**DOCUMENT TEXT**.
Specific Populations Pregnancy Category C. Lactation Moxifloxacin is distributed in milk in rats; discontinue nursing or the drug because of potential for serious adverse effects in infants. Pediatric Use Safety and efficacy not established in children or adolescents younger than 18 years of age. Geriatric Use No dosage adjustment necessary. The risk of tendon rupture may be increased in geriatric patients receiving moxifloxacin concomitantly with corticosteroids.

ECG changes have been reported in geriatric patients receiving IV moxifloxacin. Renal Impairment No dosage adjustment necessary. Hepatic Impairment No dosage adjustment necessary in patients with mild to moderate hepatic insufficiency (Child Pugh class A and B). The pharmacokinetics of moxifloxacin have not been evaluated in patients with severe hepatic insufficiency (Child Pugh class C).

Common Adverse Effects

Adverse effects occurring in 3% or more of patients receiving moxifloxacin include nausea, diarrhea, and dizziness.

Drug Interactions

Drugs that Prolong QT Interval Potential pharmacologic interaction (additive effects on QT interval prolongation). (See Warnings: Prolongation of QT Interval.)

Drugs Metabolized by Hepatic Microsomal Enzymes Pharmacokinetic interaction unlikely.

Antacids

Pharmacokinetic interaction (decreased oral absorption). Moxifloxacin should be taken at least 4 hours before or 8 hours after antacids that contain aluminum, calcium, or magnesium.

Didanosine

Pharmacokinetic interaction (decreased oral absorption). If given concomitantly, buffered didanosine preparations (chewable/dispersible buffered tablets, buffered powder for oral solution, or unbuffered pediatric powder for oral solution prepared as an admixture with antacid) should be taken at least 4 hours before or 8 hours after moxifloxacin.

Digoxin, Glyburide, Probenecid, Ranitidine, and Theophylline

Pharmacokinetic interaction unlikely.

Iron, Multivitamins, Mineral Supplements, and Sucralfate

Pharmacokinetic interaction (decreased oral absorption); if given concomitantly, these drugs should be taken at least 4 hours before or 8 hours after moxifloxacin.

Itraconazole

Pharmacokinetic interaction unlikely.

Nonsteroidal Anti-inflammatory Agents (NSAIAs)

Potential pharmacologic interaction. While not observed in preclinical and clinical trials, concomitant administration of moxifloxacin and NSAIAs may increase the risk of CNS stimulation and seizures.

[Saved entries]
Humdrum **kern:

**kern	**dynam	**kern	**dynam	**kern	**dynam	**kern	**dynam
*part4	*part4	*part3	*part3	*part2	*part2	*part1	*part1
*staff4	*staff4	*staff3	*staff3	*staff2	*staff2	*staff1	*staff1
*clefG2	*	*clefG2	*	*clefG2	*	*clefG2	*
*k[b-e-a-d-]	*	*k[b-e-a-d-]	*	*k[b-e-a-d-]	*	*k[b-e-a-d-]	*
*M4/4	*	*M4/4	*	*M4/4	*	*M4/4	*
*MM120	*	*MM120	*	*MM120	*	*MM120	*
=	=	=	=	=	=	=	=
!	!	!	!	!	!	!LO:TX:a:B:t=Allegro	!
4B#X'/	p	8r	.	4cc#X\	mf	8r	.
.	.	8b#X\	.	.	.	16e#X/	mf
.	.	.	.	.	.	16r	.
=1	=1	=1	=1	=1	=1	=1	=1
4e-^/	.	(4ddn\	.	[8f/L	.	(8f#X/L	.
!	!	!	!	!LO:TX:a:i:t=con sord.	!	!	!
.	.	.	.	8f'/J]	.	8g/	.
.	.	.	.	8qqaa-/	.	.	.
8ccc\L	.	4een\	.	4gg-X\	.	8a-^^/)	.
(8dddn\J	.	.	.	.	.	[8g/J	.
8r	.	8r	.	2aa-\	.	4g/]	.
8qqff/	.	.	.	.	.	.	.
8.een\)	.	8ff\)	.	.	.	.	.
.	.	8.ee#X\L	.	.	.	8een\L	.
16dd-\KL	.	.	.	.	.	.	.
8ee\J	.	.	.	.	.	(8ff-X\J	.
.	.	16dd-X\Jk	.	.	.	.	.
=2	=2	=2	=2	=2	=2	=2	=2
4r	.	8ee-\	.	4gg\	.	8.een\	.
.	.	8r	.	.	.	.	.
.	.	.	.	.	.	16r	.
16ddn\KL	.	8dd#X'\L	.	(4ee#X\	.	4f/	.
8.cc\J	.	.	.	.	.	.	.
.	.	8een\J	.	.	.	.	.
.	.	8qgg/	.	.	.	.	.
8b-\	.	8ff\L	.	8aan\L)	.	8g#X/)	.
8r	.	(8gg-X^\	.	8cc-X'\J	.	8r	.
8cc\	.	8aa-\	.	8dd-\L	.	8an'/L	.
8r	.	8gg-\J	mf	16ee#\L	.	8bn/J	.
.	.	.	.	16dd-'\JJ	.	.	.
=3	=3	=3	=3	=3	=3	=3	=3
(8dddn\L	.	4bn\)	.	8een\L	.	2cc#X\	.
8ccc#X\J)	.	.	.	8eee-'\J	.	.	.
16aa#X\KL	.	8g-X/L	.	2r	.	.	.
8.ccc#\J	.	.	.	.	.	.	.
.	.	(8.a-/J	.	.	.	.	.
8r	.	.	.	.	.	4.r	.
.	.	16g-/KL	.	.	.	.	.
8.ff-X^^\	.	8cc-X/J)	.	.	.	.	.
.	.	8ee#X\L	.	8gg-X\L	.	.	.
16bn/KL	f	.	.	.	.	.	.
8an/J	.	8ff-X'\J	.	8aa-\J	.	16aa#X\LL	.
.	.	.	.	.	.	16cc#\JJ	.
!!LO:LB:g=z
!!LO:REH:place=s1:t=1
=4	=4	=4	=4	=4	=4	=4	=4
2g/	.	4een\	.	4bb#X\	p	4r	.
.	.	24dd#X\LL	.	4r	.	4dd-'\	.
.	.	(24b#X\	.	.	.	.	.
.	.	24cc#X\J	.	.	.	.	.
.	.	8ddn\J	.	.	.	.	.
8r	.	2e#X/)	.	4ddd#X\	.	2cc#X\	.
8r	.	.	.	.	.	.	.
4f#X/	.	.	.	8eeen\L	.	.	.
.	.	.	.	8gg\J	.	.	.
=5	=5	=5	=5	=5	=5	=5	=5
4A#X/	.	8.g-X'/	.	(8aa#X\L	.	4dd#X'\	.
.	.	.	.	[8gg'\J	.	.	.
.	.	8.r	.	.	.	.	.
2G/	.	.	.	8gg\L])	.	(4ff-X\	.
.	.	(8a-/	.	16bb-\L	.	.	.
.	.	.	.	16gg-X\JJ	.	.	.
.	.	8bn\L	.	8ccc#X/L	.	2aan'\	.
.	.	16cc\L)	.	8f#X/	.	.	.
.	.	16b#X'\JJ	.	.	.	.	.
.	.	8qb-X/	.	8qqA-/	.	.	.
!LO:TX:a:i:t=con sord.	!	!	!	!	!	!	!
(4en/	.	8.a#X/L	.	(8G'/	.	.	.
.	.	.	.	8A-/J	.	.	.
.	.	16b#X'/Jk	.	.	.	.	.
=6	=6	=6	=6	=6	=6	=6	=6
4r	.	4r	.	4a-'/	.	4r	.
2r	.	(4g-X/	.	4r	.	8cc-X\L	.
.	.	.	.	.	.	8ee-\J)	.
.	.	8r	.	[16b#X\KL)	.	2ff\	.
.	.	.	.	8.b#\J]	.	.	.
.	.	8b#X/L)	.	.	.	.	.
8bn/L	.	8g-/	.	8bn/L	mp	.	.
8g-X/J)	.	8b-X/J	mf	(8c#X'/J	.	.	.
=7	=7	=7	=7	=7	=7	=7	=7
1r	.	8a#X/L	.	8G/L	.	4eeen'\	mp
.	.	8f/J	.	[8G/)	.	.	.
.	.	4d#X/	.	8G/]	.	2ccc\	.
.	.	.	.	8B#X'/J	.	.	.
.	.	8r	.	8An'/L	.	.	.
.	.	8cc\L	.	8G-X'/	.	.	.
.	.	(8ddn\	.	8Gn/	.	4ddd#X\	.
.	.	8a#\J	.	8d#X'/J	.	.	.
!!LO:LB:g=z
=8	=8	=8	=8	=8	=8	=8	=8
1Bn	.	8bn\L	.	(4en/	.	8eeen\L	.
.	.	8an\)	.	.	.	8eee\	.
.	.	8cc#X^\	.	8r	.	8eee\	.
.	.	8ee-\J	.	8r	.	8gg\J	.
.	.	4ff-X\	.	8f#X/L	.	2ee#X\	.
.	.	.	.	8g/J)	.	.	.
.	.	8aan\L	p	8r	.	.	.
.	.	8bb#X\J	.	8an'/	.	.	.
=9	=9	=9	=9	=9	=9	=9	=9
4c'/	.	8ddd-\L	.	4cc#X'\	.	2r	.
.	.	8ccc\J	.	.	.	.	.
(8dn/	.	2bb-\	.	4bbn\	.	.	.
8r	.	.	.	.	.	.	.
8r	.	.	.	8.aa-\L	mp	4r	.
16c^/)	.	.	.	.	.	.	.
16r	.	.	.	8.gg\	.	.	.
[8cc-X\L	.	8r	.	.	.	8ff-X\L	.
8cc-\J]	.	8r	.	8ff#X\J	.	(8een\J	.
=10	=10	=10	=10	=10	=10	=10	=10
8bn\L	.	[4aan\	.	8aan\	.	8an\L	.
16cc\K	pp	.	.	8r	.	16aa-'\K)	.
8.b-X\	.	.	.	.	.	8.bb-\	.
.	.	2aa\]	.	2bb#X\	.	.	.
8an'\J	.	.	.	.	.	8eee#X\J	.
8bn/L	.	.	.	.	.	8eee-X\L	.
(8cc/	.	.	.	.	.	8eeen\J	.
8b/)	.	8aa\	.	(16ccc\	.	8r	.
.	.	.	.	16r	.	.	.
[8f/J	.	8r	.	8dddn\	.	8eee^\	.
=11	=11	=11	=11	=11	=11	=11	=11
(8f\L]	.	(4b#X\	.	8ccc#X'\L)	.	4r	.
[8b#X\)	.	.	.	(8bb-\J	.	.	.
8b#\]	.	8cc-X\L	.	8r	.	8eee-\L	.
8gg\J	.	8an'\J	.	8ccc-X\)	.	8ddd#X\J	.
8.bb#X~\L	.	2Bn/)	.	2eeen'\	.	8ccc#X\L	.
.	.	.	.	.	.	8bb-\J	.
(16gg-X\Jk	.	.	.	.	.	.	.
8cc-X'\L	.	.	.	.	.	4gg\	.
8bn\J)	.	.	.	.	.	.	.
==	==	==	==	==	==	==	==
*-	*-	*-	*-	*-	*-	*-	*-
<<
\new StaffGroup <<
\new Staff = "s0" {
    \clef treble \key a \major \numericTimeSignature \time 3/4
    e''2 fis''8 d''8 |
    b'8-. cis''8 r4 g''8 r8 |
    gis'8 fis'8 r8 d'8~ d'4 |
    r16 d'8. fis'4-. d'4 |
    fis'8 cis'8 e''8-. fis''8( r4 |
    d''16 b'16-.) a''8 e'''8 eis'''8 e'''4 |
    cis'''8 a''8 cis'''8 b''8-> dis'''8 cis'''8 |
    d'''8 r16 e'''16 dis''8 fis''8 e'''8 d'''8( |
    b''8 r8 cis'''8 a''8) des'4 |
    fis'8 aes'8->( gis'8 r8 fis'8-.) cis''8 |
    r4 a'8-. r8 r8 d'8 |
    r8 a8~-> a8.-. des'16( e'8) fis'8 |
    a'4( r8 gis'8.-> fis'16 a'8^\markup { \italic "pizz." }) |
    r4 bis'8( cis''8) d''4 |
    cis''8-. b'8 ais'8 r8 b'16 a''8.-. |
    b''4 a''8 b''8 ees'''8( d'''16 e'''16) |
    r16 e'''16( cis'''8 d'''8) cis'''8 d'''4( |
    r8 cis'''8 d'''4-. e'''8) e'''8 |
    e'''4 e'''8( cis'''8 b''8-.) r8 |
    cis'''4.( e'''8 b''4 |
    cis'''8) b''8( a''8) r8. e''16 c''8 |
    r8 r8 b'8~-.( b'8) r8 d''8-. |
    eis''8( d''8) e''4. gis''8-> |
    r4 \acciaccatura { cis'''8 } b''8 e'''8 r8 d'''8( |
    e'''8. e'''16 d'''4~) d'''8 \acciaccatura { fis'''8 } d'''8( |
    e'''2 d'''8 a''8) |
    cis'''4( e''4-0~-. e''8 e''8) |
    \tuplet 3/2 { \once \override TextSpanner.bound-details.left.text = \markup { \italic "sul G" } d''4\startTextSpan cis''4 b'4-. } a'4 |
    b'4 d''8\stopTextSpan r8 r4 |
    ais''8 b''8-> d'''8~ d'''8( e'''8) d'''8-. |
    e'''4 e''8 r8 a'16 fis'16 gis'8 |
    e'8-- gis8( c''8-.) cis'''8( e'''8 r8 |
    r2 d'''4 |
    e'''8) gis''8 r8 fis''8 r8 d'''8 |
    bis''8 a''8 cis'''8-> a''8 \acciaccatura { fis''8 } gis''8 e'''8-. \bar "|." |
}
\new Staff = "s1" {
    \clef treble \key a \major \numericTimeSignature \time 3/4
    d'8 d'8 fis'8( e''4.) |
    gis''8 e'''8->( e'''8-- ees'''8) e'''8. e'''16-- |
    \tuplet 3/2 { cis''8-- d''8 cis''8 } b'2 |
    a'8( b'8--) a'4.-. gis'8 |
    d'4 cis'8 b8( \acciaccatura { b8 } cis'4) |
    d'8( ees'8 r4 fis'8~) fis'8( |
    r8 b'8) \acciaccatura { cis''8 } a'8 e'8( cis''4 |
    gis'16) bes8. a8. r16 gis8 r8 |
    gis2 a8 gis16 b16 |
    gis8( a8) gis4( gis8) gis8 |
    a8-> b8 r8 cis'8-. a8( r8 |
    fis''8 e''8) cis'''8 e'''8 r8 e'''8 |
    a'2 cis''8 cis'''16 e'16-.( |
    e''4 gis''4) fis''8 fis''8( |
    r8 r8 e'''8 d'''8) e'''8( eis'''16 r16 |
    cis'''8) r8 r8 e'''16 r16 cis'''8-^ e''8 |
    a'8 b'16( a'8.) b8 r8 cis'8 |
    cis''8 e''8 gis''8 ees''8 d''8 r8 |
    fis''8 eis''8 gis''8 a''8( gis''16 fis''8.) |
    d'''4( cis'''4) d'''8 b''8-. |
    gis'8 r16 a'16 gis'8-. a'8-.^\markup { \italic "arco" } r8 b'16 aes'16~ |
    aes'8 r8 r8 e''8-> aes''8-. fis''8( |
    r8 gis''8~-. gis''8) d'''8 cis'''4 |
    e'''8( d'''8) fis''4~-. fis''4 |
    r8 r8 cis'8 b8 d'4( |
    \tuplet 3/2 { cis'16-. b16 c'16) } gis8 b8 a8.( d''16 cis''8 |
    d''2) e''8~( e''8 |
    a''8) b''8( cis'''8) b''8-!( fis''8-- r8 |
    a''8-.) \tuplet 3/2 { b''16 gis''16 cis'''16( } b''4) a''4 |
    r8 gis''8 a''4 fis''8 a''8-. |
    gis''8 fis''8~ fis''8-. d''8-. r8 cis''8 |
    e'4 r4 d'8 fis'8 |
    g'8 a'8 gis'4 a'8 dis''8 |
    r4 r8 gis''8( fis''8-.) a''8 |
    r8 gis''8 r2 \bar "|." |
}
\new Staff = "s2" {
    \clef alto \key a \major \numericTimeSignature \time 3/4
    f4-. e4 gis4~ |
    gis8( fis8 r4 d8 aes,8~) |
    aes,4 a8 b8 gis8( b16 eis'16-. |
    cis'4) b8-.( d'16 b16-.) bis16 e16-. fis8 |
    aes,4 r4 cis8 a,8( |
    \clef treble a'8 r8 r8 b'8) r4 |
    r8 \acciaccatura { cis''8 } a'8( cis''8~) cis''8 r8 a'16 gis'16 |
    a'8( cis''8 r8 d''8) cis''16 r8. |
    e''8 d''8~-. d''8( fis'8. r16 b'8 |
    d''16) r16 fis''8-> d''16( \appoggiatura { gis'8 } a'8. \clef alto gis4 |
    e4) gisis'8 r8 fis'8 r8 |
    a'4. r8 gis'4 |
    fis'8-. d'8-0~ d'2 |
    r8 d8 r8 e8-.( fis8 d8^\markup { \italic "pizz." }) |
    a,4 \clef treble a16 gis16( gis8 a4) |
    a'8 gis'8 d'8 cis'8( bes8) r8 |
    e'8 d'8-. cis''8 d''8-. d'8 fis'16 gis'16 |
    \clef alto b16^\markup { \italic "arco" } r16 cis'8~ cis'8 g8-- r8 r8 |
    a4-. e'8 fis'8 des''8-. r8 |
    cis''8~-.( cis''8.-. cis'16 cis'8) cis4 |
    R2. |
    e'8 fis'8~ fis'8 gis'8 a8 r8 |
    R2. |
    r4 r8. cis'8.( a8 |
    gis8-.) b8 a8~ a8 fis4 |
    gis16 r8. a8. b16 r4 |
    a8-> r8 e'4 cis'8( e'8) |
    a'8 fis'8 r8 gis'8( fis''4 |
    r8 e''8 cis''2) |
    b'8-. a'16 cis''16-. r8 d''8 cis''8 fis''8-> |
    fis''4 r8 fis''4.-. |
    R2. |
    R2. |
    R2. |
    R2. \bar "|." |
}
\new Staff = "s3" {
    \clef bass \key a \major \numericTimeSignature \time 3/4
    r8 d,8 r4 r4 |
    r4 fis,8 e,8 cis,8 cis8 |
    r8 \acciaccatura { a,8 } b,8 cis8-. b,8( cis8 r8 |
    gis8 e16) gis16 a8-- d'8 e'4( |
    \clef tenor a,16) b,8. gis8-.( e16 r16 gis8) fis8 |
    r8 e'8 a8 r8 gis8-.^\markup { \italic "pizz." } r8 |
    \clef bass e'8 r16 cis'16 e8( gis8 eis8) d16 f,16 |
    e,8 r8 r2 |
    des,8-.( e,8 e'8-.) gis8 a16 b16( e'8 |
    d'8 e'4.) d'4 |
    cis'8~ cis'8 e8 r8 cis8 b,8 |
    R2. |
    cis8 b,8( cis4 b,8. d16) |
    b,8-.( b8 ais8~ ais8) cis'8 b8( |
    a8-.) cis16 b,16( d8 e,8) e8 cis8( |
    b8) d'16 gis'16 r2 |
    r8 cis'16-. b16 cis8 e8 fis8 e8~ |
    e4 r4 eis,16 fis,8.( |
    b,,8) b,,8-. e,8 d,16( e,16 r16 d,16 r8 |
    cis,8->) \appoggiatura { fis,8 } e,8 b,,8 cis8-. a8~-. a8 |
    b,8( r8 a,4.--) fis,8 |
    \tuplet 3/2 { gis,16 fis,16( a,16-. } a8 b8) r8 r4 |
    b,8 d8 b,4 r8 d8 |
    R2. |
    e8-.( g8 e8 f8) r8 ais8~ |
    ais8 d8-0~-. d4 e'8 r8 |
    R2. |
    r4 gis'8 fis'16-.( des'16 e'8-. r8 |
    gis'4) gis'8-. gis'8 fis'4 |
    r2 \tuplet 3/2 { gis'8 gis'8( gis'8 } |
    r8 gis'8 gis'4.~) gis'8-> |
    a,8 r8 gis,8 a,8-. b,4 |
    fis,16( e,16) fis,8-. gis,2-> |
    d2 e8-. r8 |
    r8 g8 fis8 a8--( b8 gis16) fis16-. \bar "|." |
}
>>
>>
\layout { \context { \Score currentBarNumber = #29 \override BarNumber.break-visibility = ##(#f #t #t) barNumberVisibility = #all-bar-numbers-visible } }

**USING THE INFORMATION**.
**A.** According to the moxifloxacin text, how long before or after antacids containing aluminum, calcium, or magnesium should moxifloxacin be taken?
**B.** List every drug or drug group for which the moxifloxacin text states that a pharmacokinetic interaction is unlikely.
**C.** Continue the moxifloxacin text, starting after its final sentence about nonsteroidal anti-inflammatory agents.

**PER-TASK OUTPUTS**.
**A.** At least 4 hours before or 8 hours after.

**B.** Drugs metabolized by hepatic microsomal enzymes, digoxin, glyburide, probenecid, ranitidine, theophylline, itraconazole

**C.**
Warfarin

Potential pharmacologic interaction; increased prothrombin time/international normalized ratio (INR) and enhanced anticoagulant effects reported with some other quinolones (e.g., norfloxacin). While no clinically important effect of moxifloxacin on R- and S-warfarin or prothrombin time was detected in a study in healthy individuals, the manufacturer recommends careful monitoring of prothrombin time/coagulation tests in patients receiving concomitant warfarin and moxifloxacin.

Description

Moxifloxacin is a fluoroquinolone anti-infective agent. Like other commercially available fluoroquinolones, moxifloxacin contains a fluorine at the C-6 position of the quinolone nucleus. Moxifloxacin, like gatifloxacin, contains an 8-methoxy group and has been termed an 8-methoxy fluoroquinolone.

The 8-methoxy and 7-diazabicyclo moieties on the quinolone nucleus of moxifloxacin appear to enhance activity against gram-positive bacteria and decrease selection of resistant mutants in gram-positive bacteria.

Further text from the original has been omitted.